Chirp excitation for natural frequency optical coherence elastography

• Published in: Biomedical optics express Vol. 15; no. 10; p. 5856
• Main Authors: Song, Chengjin, He, Weichao, Song, Pengfei, Feng, Jinping, Huang, Yanping, Xu, Jingjiang, An, Lin, Qin, Jia, Gao, Kai, Twa, Michael D., Lan, Gongpu
• Format: Journal Article
• Language: English
• Published: 01.10.2024
• ISSN: 2156-7085; 2156-7085
• DOI: 10.1364/BOE.536685

Optical coherence elastography (OCE) has recently been used to characterize the natural frequencies of delicate tissues (e.g., the in vivo human cornea) with sub-micron tissue oscillation magnitudes. Here, we investigate broadband spectrum sample stimulation using a contact-based piezoelectric transducer (PZT) chirp excitation and compare its performance with a non-contact, air-pulse excitation for OCE measurements on 1.0-7.5% agar phantoms and an ex vivo porcine cornea under intraocular pressures (IOPs) of 5-40 mmHg. The 3-ms duration air-pulse generated a ∼0–840 Hz excitation spectrum, effectively quantifying the first-order natural frequencies in softer samples (e.g., 1.0%–4.0% agar: 239–782 Hz, 198 Hz/%; porcine cornea: 68–414 Hz, 18 Hz/mmHg, IOP: 5–25 mmHg), but displayed limitations in measuring natural frequencies for stiffer samples (e.g., 4.5%–7.5% agar, porcine cornea: IOP ≥ 30 mmHg) or higher order natural frequency components.

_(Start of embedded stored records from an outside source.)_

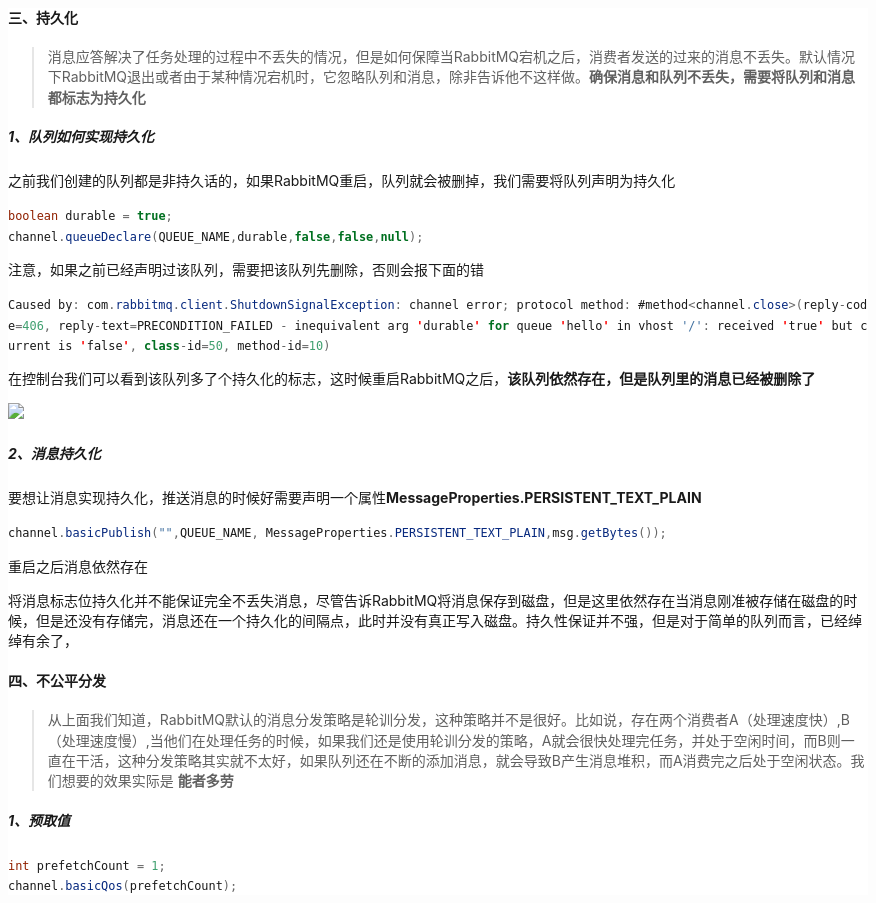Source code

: ##### 

#### 三、持久化

> 消息应答解决了任务处理的过程中不丢失的情况，但是如何保障当RabbitMQ宕机之后，消费者发送的过来的消息不丢失。默认情况下RabbitMQ退出或者由于某种情况宕机时，它忽略队列和消息，除非告诉他不这样做。**确保消息和队列不丢失，需要将队列和消息都标志为持久化**



##### 1、队列如何实现持久化

​		之前我们创建的队列都是非持久话的，如果RabbitMQ重启，队列就会被删掉，我们需要将队列声明为持久化

```java
boolean durable = true;
channel.queueDeclare(QUEUE_NAME,durable,false,false,null);
```

注意，如果之前已经声明过该队列，需要把该队列先删除，否则会报下面的错

```java
Caused by: com.rabbitmq.client.ShutdownSignalException: channel error; protocol method: #method<channel.close>(reply-code=406, reply-text=PRECONDITION_FAILED - inequivalent arg 'durable' for queue 'hello' in vhost '/': received 'true' but current is 'false', class-id=50, method-id=10)
```

在控制台我们可以看到该队列多了个持久化的标志，这时候重启RabbitMQ之后，**该队列依然存在，但是队列里的消息已经被删除了**

![](http://hinzzz.oss-cn-shenzhen.aliyuncs.com/durable.png?Expires=32500886400&OSSAccessKeyId=LTAI4G9rkBZLb3G51wiGr2sS&Signature=ffIm0fKRQ582lahVy9KVE48F1JA%3D)



##### 2、消息持久化

要想让消息实现持久化，推送消息的时候好需要声明一个属性**MessageProperties.PERSISTENT_TEXT_PLAIN**

```java
channel.basicPublish("",QUEUE_NAME, MessageProperties.PERSISTENT_TEXT_PLAIN,msg.getBytes());
```

重启之后消息依然存在



将消息标志位持久化并不能保证完全不丢失消息，尽管告诉RabbitMQ将消息保存到磁盘，但是这里依然存在当消息刚准被存储在磁盘的时候，但是还没有存储完，消息还在一个持久化的间隔点，此时并没有真正写入磁盘。持久性保证并不强，但是对于简单的队列而言，已经绰绰有余了，



#### 四、不公平分发

> 从上面我们知道，RabbitMQ默认的消息分发策略是轮训分发，这种策略并不是很好。比如说，存在两个消费者A（处理速度快）,B（处理速度慢）,当他们在处理任务的时候，如果我们还是使用轮训分发的策略，A就会很快处理完任务，并处于空闲时间，而B则一直在干活，这种分发策略其实就不太好，如果队列还在不断的添加消息，就会导致B产生消息堆积，而A消费完之后处于空闲状态。我们想要的效果实际是 **能者多劳**



##### 1、预取值

```java
int prefetchCount = 1;
channel.basicQos(prefetchCount);
```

In contrast, the chirp excitation produced a much wider spectrum (e.g., 0–5000 Hz), enabling the quantification of both first-order natural frequencies (1.0%–7.5% agar: 253–1429 Hz, 181 Hz/%; porcine cornea: 76–1240 Hz, 32 Hz/mmHg, IOP: 5–40 mmHg) and higher order natural frequencies. A modified Bland-Altman analysis (mean versus relative difference in natural frequency) showed a bias of 20.4%, attributed to the additional mass and frequency introduced by the contact nature of the PZT probe. These findings, especially the advantages and limitations of both excitation methods, can be utilized to validate the potential application of natural frequency OCE, paving the way for the ongoing development of biomechanical characterization methods utilizing sub-micron tissue oscillation features.